Figure 3.  A sounding from Albany, NY on 6 Feb 2011 00 UTC.





This convection fired up in the front end of a dry slot wrapping around the big upper-level wave to the north.  Such a configuration reminds me of a study by Carr and Millard (1985) where a dry slot aloft allows surface heating to commence while cooling continues aloft with unsaturated ascent ahead of the trough.  However, it's clear from the sounding that a saturated frontal inversion would prevent any surface heating from occurring in this event. 

Figure 4.  GOES12 IR image with cloud to ground lightning taken 6 Feb 2011, 0325 UTC.  Each color in the lightning represents 15 minute intervals.

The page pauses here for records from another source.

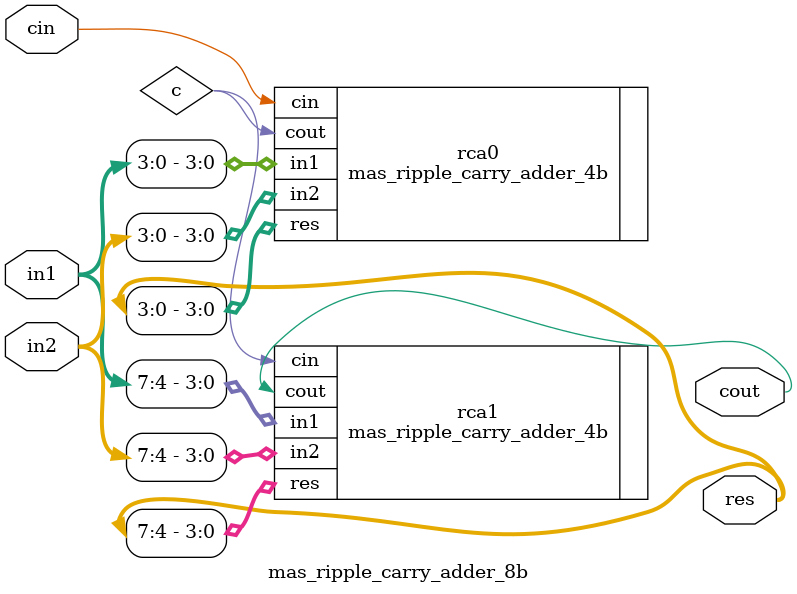
<source format=sv>

module mas_ripple_carry_adder_8b (
  input  [7:0] in1,
  input  [7:0] in2,
  input        cin,
  output       cout,
  output [7:0] res
);

wire        c  ;

mas_ripple_carry_adder_4b 
rca0 
(
.in1(in1[3:0]), 
.in2(in2[3:0]), 
.cin(cin), 
.cout(c), 
.res(res[3:0])
);

mas_ripple_carry_adder_4b 
rca1 
(
.in1(in1[7:4]), 
.in2(in2[7:4]), 
.cin(c), 
.cout(cout), 
.res(res[7:4])
);

endmodule



</source>
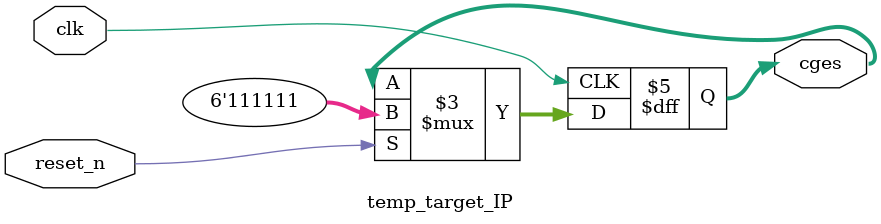
<source format=sv>
module temp_target_IP
    #(
        parameter CGES = 'd7
    )
    (
        input clk, reset_n,
        output logic [CGES-'d2:0] cges
    );
    integer seed;
    always @(posedge clk) begin
     //$srandom(seed);
    
		if(reset_n == 1)
			cges <= {CGES-1{1'b1}};
	end	
    
endmodule


</source>
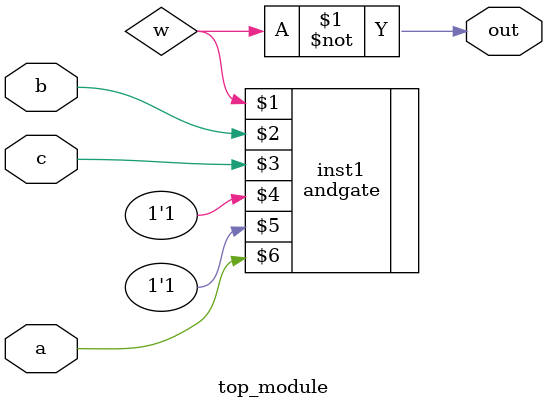
<source format=v>
module top_module (input a, input b, input c, output out);//
    
    wire w;

    andgate inst1 ( w, b, c, 1'b1, 1'b1, a );
    not(out, w);

endmodule

</source>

So this event does have elements of dry slot convection and it also happens to fit a synoptic pattern in which the convection forms near or just north of the surface low as thundersnow events often do within the case selection process documented by Market et al. (2002).  Note the sea level pressure field in figure 5 relative to the active convection.

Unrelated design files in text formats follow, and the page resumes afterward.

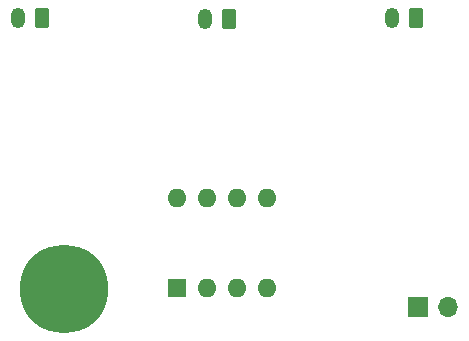
<source format=gbr>
%TF.GenerationSoftware,KiCad,Pcbnew,7.0.2*%
%TF.CreationDate,2023-10-13T13:02:30+05:00*%
%TF.ProjectId,IM100_Override,494d3130-305f-44f7-9665-72726964652e,V1.0*%
%TF.SameCoordinates,Original*%
%TF.FileFunction,Soldermask,Bot*%
%TF.FilePolarity,Negative*%
%FSLAX46Y46*%
G04 Gerber Fmt 4.6, Leading zero omitted, Abs format (unit mm)*
G04 Created by KiCad (PCBNEW 7.0.2) date 2023-10-13 13:02:30*
%MOMM*%
%LPD*%
G01*
G04 APERTURE LIST*
G04 Aperture macros list*
%AMRoundRect*
0 Rectangle with rounded corners*
0 $1 Rounding radius*
0 $2 $3 $4 $5 $6 $7 $8 $9 X,Y pos of 4 corners*
0 Add a 4 corners polygon primitive as box body*
4,1,4,$2,$3,$4,$5,$6,$7,$8,$9,$2,$3,0*
0 Add four circle primitives for the rounded corners*
1,1,$1+$1,$2,$3*
1,1,$1+$1,$4,$5*
1,1,$1+$1,$6,$7*
1,1,$1+$1,$8,$9*
0 Add four rect primitives between the rounded corners*
20,1,$1+$1,$2,$3,$4,$5,0*
20,1,$1+$1,$4,$5,$6,$7,0*
20,1,$1+$1,$6,$7,$8,$9,0*
20,1,$1+$1,$8,$9,$2,$3,0*%
G04 Aperture macros list end*
%ADD10RoundRect,0.250000X0.350000X0.625000X-0.350000X0.625000X-0.350000X-0.625000X0.350000X-0.625000X0*%
%ADD11O,1.200000X1.750000*%
%ADD12C,7.500000*%
%ADD13R,1.600000X1.600000*%
%ADD14O,1.600000X1.600000*%
%ADD15R,1.700000X1.700000*%
%ADD16O,1.700000X1.700000*%
G04 APERTURE END LIST*
D10*
%TO.C,J1*%
X139770000Y-82095000D03*
D11*
X137770000Y-82095000D03*
%TD*%
D12*
%TO.C,H1*%
X110000000Y-105000000D03*
%TD*%
D10*
%TO.C,J3*%
X123950000Y-82210000D03*
D11*
X121950000Y-82210000D03*
%TD*%
D10*
%TO.C,J2*%
X108125000Y-82125000D03*
D11*
X106125000Y-82125000D03*
%TD*%
D13*
%TO.C,U1*%
X119590000Y-104920000D03*
D14*
X122130000Y-104920000D03*
X124670000Y-104920000D03*
X127210000Y-104920000D03*
X127210000Y-97300000D03*
X124670000Y-97300000D03*
X122130000Y-97300000D03*
X119590000Y-97300000D03*
%TD*%
D15*
%TO.C,NTC1*%
X139930000Y-106570000D03*
D16*
X142470000Y-106570000D03*
%TD*%
M02*

</source>
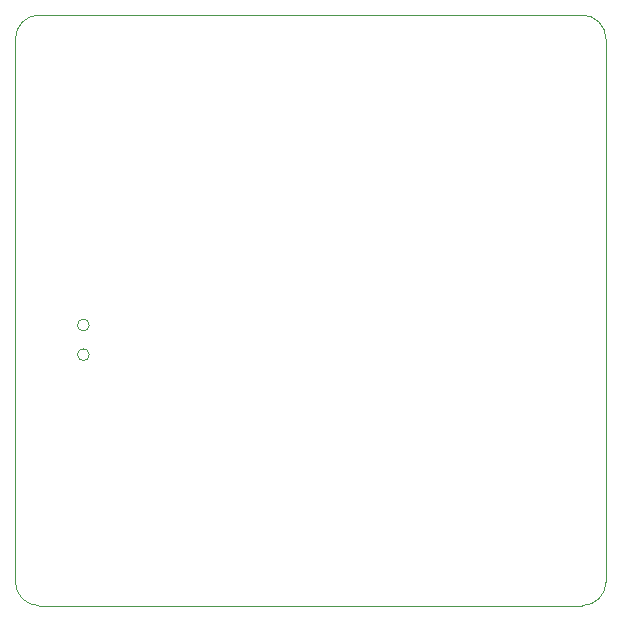
<source format=gbr>
%TF.GenerationSoftware,KiCad,Pcbnew,7.0.7*%
%TF.CreationDate,2024-01-21T18:01:17-05:00*%
%TF.ProjectId,Forerunner-Cubic-Mainboard,466f7265-7275-46e6-9e65-722d43756269,rev?*%
%TF.SameCoordinates,Original*%
%TF.FileFunction,Profile,NP*%
%FSLAX46Y46*%
G04 Gerber Fmt 4.6, Leading zero omitted, Abs format (unit mm)*
G04 Created by KiCad (PCBNEW 7.0.7) date 2024-01-21 18:01:17*
%MOMM*%
%LPD*%
G01*
G04 APERTURE LIST*
%TA.AperFunction,Profile*%
%ADD10C,0.100000*%
%TD*%
%TA.AperFunction,Profile*%
%ADD11C,0.001000*%
%TD*%
G04 APERTURE END LIST*
D10*
X0Y2000000D02*
X0Y48000000D01*
X2000000Y50000000D02*
G75*
G03*
X0Y48000000I-1J-1999999D01*
G01*
X50000000Y48000000D02*
X50000000Y2000000D01*
X2000000Y50000000D02*
X48000000Y50000000D01*
X48000000Y0D02*
X2000000Y0D01*
X50000000Y48000000D02*
G75*
G03*
X48000000Y50000000I-2000000J0D01*
G01*
X48000000Y0D02*
G75*
G03*
X50000000Y2000000I0J2000000D01*
G01*
X0Y2000000D02*
G75*
G03*
X2000000Y0I2000000J0D01*
G01*
D11*
%TO.C,LP1*%
X6250000Y21250000D02*
G75*
G03*
X6250000Y21250000I-500000J0D01*
G01*
X6250000Y23750000D02*
G75*
G03*
X6250000Y23750000I-500000J0D01*
G01*
%TD*%
M02*

</source>
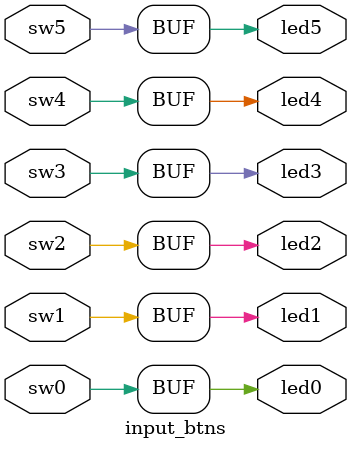
<source format=v>
`timescale 1ns / 1ps


module input_btns(
output led0,
    output led1,
    output led2,
    output led3,
    output led4,
    output led5,
    input sw0,
    input sw1,
    input sw2,
    input sw3,
    input sw4,
    input sw5
    );
    
 assign led0 = sw0;
 assign led1 = sw1;
 assign led2 = sw2;
 assign led3 = sw3;
 assign led4 = sw4;
 assign led5 = sw5;

endmodule

</source>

Figure 5.  Sea level pressure field relative to the composite reflectivity from the SPC mesoanalysis page. 

There is one major difference between this event and those studied by Market et al. (2002).  This event featured freezing rain.  But further north, the convection extended to a location where the sounding remained below freezing and snow could reach the ground.  Look at this RUC two hour forecast sounding in figure 6 from 02 UTC near Burlington, VT and the same midlevel instability appears there.

Figure 6.  The 00 UTC RUC 2 hour forecast valid 02 UTC 06 Feb 2011 for Burlington, VT.
Was this event forecasted?  Well, it was by some of the ensemble members in the SREF  model suite as you can see by this ensemble model sounding visualization in figure 7.

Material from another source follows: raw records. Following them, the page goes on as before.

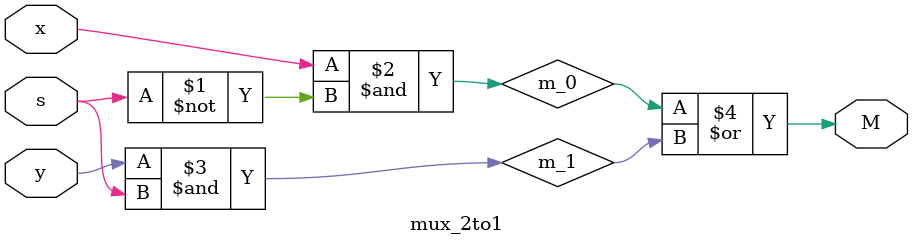
<source format=v>
module part2(SW, LEDR);
	
	input [5:0] SW;
	output [9:0] LEDR;
	
	wire s1,s0,u,v,w,x;
	wire m_0, m_1, m_2;
	
	assign s1 = SW[1];
	assign s0 = SW[0];
	assign u = SW[2];
	assign v = SW[3];
	assign w = SW[4];
	assign x = SW[5];
	
	mux_2to1 M2(v,x,s1,m_2);
	mux_2to1 M1(u,w,s1,m_1);
	mux_2to1 M0(m_1,m_2,s0,m_0);
	
	assign LEDR[0] = m_0;
	
	assign LEDR[9:1] = 9'b0;
	
	

endmodule 


module mux_2to1(x,y,s,M);
	
	input x,y,s;
	output M;
	
	wire m_0, m_1;
	
	assign m_0 = (x & ~s);
	assign m_1 = (y & s);
	
	assign M = (m_0 | m_1);

endmodule 
</source>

Figure 7.  Ensemble sounding display in BUFKIT from the 15 UTC 05 February 2011 9 hour forecast at Albany, NY.

Most of the permutations from the Regional Spectral Model showed significant instability in the midlevels.  Even though only 1/3 of the SREF members showed instability, that still amounts to a 30% chance of thunderstorms.  With the given hazards presented by these storms when considering the subfreezing lower atmospheric profile, it stands to good reason that identifying this thunderstorm potential ahead of time is a good idea.  This is especially true since the output in the SREF model agrees well with the synoptic patterns identified that commonly produce convection.  In fact, the SREF model output shown in concert with the pattern matching may help to overcome any inhibition for including thunderstorms in a forecast when it is climatologically and geographically rare.


Carr, Frederick H., James P. Millard, 1985: A Composite Study of Comma Clouds and their Association with Severe Weather over the Great Plains. Mon. Wea. Rev., 113, 370–387.

Market, Patrick S., Chris E. Halcomb, Rebecca L. Ebert, 2002: A Climatology of Thundersnow Events over the Contiguous United States. Wea. Forecasting, 17, 1290–1295.